→ WHAT IS BEING ASKED:
Locate and copy each line in the data that contains the word "autem".
INPUT Block Start
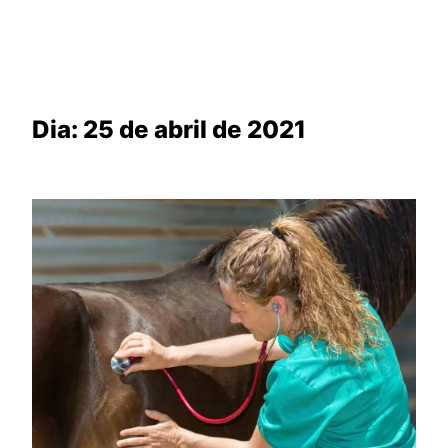
Dia:
25 de abril de 2021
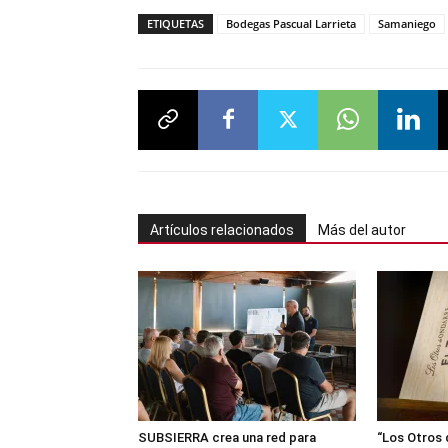
ETIQUETAS
Bodegas Pascual Larrieta
Samaniego
Artículos relacionados
Más del autor
SUBSIERRA crea una red para
“Los Otros 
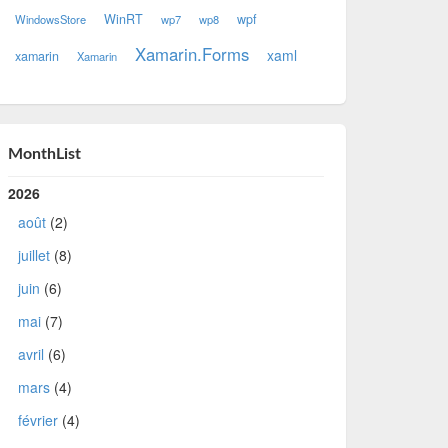
WinRT
wpf
WindowsStore
wp7
wp8
Xamarin.Forms
xaml
xamarin
Xamarin
MonthList
2026
août
(2)
juillet
(8)
juin
(6)
mai
(7)
avril
(6)
mars
(4)
février
(4)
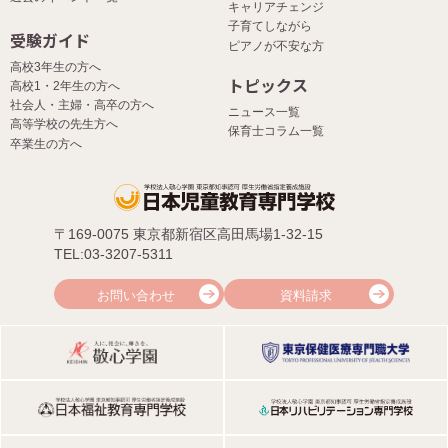
キャリアチェンジ
子育てしながら
受験ガイド
ピアノが不安な方
高校3年生の方へ
トピックス
高校1・2年生の方へ
社会人・主婦・高卒の方へ
ニュース一覧
高等学校の先生方へ
保育士コラム一覧
卒業生の方へ
〒169-0075 東京都新宿区高田馬場1-32-15
TEL:03-3207-5311
お問い合わせ
資料請求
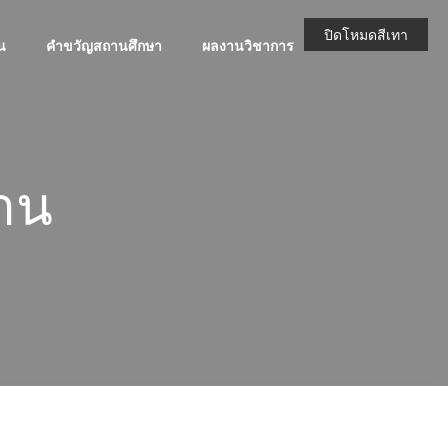
ปิดโหมดสีเทา
น
คำขวัญสถานศึกษา
ผลงานวิชาการ
BLOG
้าน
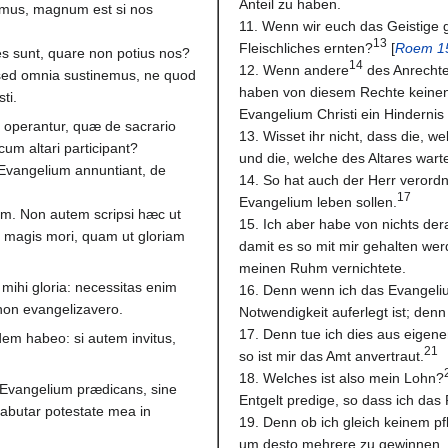
Anteil zu haben.
vimus, magnum est si nos
11. Wenn wir euch das Geistige 
13
Fleischliches ernten?
[
Roem 1
ipes sunt, quare non potius nos?
14
12. Wenn andere
des Anrechtes
sed omnia sustinemus, ne quod
haben von diesem Rechte keinen
ti.
Evangelium Christi ein Hindernis 
o operantur, quæ de sacrario
13. Wisset ihr nicht, dass die, w
 cum altari participant?
und die, welche des Altares wart
i Evangelium annuntiant, de
14. So hat auch der Herr verord
17
Evangelium leben sollen.
m. Non autem scripsi hæc ut
15. Ich aber habe von nichts de
i magis mori, quam ut gloriam
damit es so mit mir gehalten wer
meinen Ruhm vernichtete.
mihi gloria: necessitas enim
16. Denn wenn ich das Evangeliu
 non evangelizavero.
Notwendigkeit auferlegt ist; den
17. Denn tue ich dies aus eigene
em habeo: si autem invitus,
21
so ist mir das Amt anvertraut.
18. Welches ist also mein Lohn?
Evangelium prædicans, sine
Entgelt predige, so dass ich das
abutar potestate mea in
19. Denn ob ich gleich keinem pfl
um desto mehrere zu gewinnen.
INPUT Block End
→ EXERCISE RESPONSE:
m. Non autem scripsi hæc ut
em habeo: si autem invitus,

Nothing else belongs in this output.